The bikers watching nodded, and I could feel the mood turning sour. Then the band broke into the official bikers’ anthem, “Born to Be Wild.” The King of Hearts wailed this song of freedom almost as well as Steppenwolf. Sonny revved up his black Harley and rode the centerpiece around the outside of the
dance floor. It rumbled over the music and vibrated the floor. I danced with Panhead, lost in the wild, roaring sound. After the song, I heard the band paging Crazy Jerry. They must have paged him on and off for half an hour. Finally Sonny came up to me, looking worried. “Francesca, we need you to be a judge for the Leather and Lace contests,” he said. “We can’t find Jerry, and he’s one of our judges. I don’t want to stir up any more trouble looking for him.”

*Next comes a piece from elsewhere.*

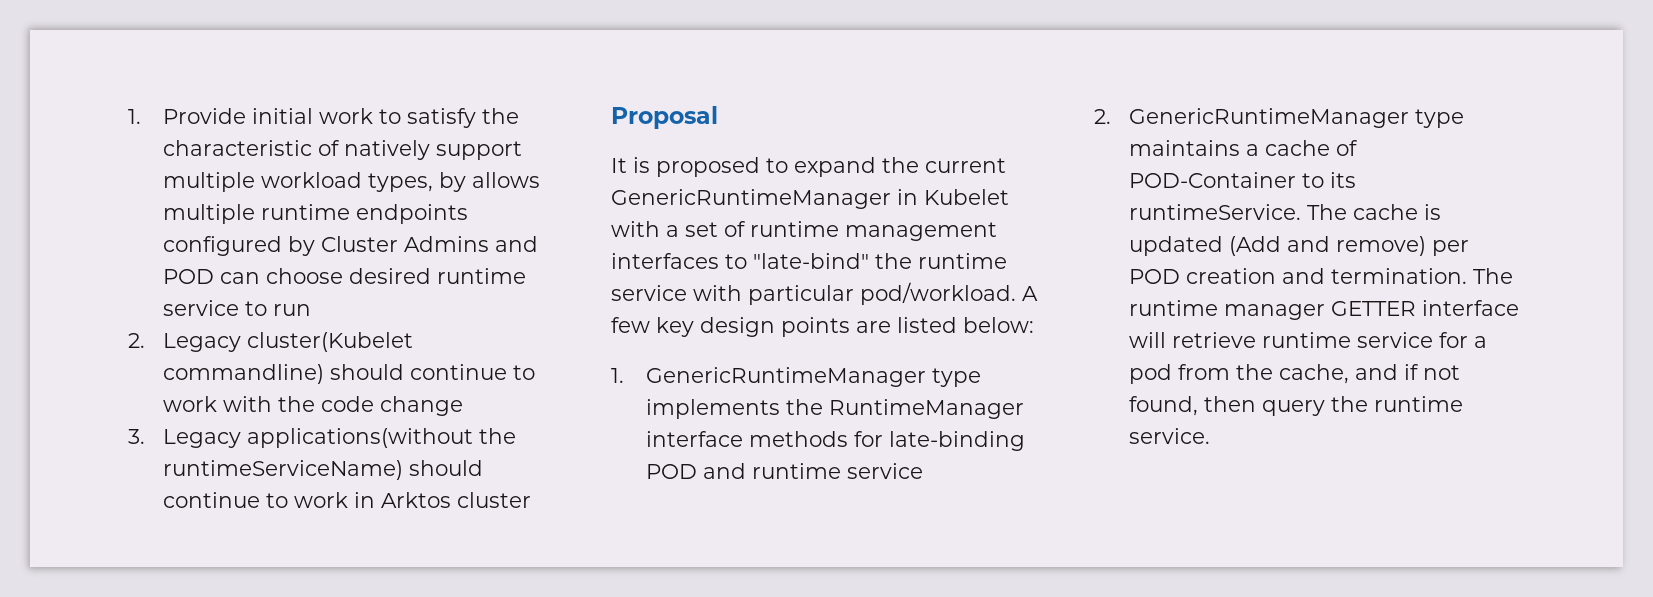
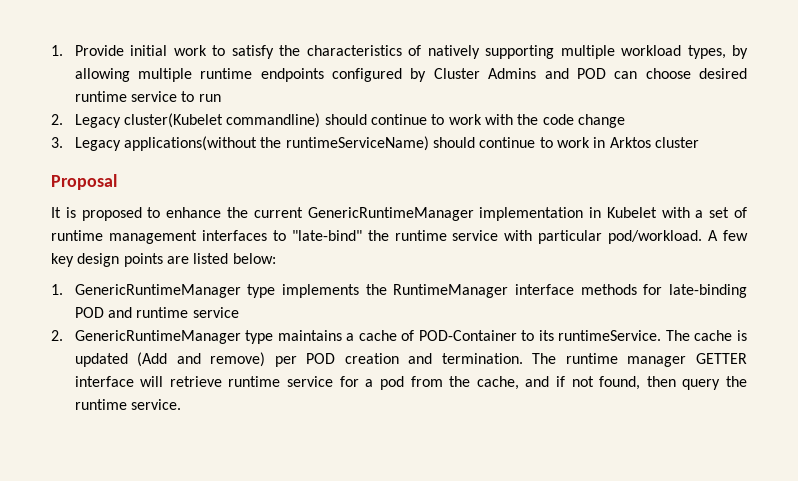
[162,140,312,156] characteristic -> [306,45,402,56] characteristics
[435,141,522,160] support -> [485,45,555,59] supporting
[471,172,540,188] allows -> [74,68,130,82] allowing
[794,157,876,177] expand -> [166,207,222,218] enhance
(891, 199) none -> [479,207,584,221] implementation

You never know when a woman is going to have to represent her sex. I knew I shouldn’t have said yes. But it was after midnight, he was cute, and I was weak. So I agreed to be the only female judge at the Leather and Lace Ball. There were three other judges. Parker had gray hair, a broad, calm face, and a vest with the Viet Nam Veterans colors. Will was a lean guy in a black T-shirt. Streak was named for the speed he rode and the iron-gray streak in his black hair. I also heard he got his name for riding bare-assed through the downtown police lot on a dare. Streak just grinned when you asked where he got his name. He smoked incessantly.

Sonny explained our duties. “You gotta judge the Best in Leather—Female, the Best in Leather—Male, and the Best in Lace. Ladies’ leather competition first.”

“What are the criteria?” I asked.

“Just pick the best,” Sonny said, and shrugged. I could tell this wasn’t going to be the Pillsbury Bake-Off.

Eight women lined up in front of the bandstand. The first Best in Leather wore a lace body stocking
and leather chaps. The second entry wore almost the same outfit, but dropped her leather chaps and wiggled her butt. The men in the crowd cheered.